Reception & Legacy: The Silence of the Archives
This section is defined by an almost total vacuum.
Critical Reception: There are zero critic reviews listed on the MobyGames review page (“Be the first to add a critic review!”). Metacritic has no entry for the title. No major outlet (IGN, GameSpot, PC Gamer, Destructoid, etc.) is cited in the provided material. The rawg.io entry states “Not rated yet” with “0 reviews.” This indicates the game existed entirely below the radar of Western and even mainstream Chinese gaming press.
Commercial Reception: Inferred to be minimal. It did not chart on any global platforms. Its presence on Steam as a free title with only one recorded collector suggests negligible sales or player engagement.
Community & Cultural Impact: None detectable. There are no forum discussions, wiki pages, or fan creations referenced. The Steam guide provided in the sources is a general history of the Three Kingdoms period, completely unrelated to Chuangguan Sha II‘s specific mechanics or lore; its inclusion is likely a coincidence of search terms. The game left no discernible mark.

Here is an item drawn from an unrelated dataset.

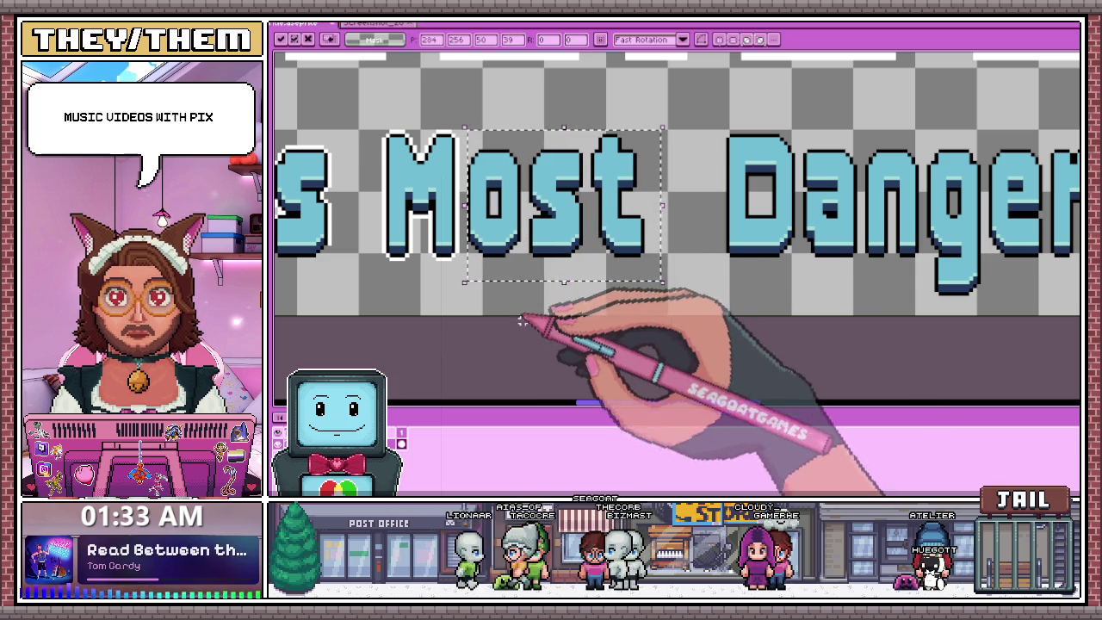
pyautogui.moveTo(519, 125); pyautogui.dragTo(674, 281)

Influence on the Industry: None. There is no evidence any developer cited it, or that its specific card-on-grid hybrid was adopted elsewhere. It is a dead-end prototype in the public record.
Preservation Status: The game is critically endangered. It is not held in any digital preservation initiative like the Internet Archive. Its official website (http://www.chuangguansha.com/) is not linked in sources and may be defunct. The Steam version remains available, but as a free, obscure title with no user reviews or discussion, it is one click away from being lost forever if the developer removes it. Its singular status—with only one person on MobyGames having “collected” it—symbolizes the fate of countless small-scale regional releases.

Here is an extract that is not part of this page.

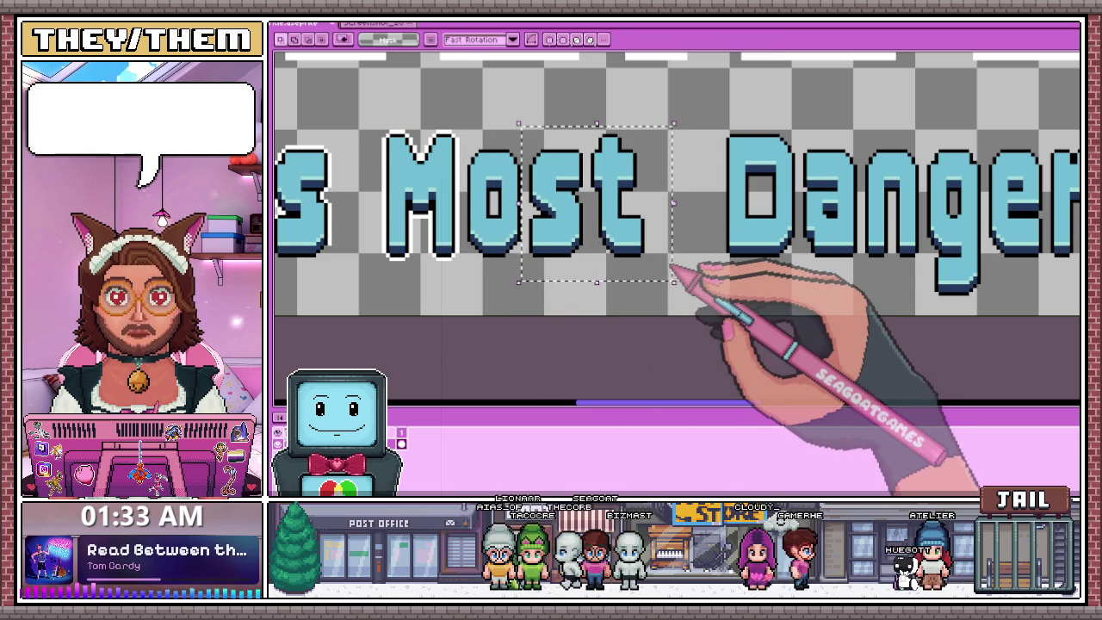
pyautogui.click(566, 348)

Conclusion: A Document of Absence
Chuangguan Sha II is not a game that can be judged on its artistic merits, its narrative power, or its mechanical brilliance, because the evidence for any of these does not exist in the accessible historical record. Instead, it serves as a stark, textual monument to obscurity. It demonstrates the limits of contemporary game documentation for non-Western, non-blockbuster indie titles.
From the skeletal data, we can sketch a game with an intriguing core conceit: the fusion of tactical grid movement with a随机卡牌 (random card) economy, set within the well-trodden but perpetually popular world of the Three Kingdoms. Its design philosophy seems to prioritize balanced general synergies over gacha-powered power spikes, and it incorporates roguelike structure for replayability. These are smart, if unoriginal, ideas for a low-budget strategy game.
However, its execution, reception, and legacy are null. It failed to penetrate any critical consciousness, build a community, or influence its field. Its primary significance now is as a preservation warning. In an age where digital storefronts act as gatekeepers and APIs like MobyGames rely on community contribution, a game like Chuangguan Sha II—with one collector and zero reviews—is already halfway to being a forgotten ghost. Its review is, ultimately, a review of a void. It earns its historical not through achievement, but through its demonstration of how easily a complete creative work can vanish into the silent, uncaring archive of history, leaving behind only a name, a genre tag, and a profound silence where analysis should be.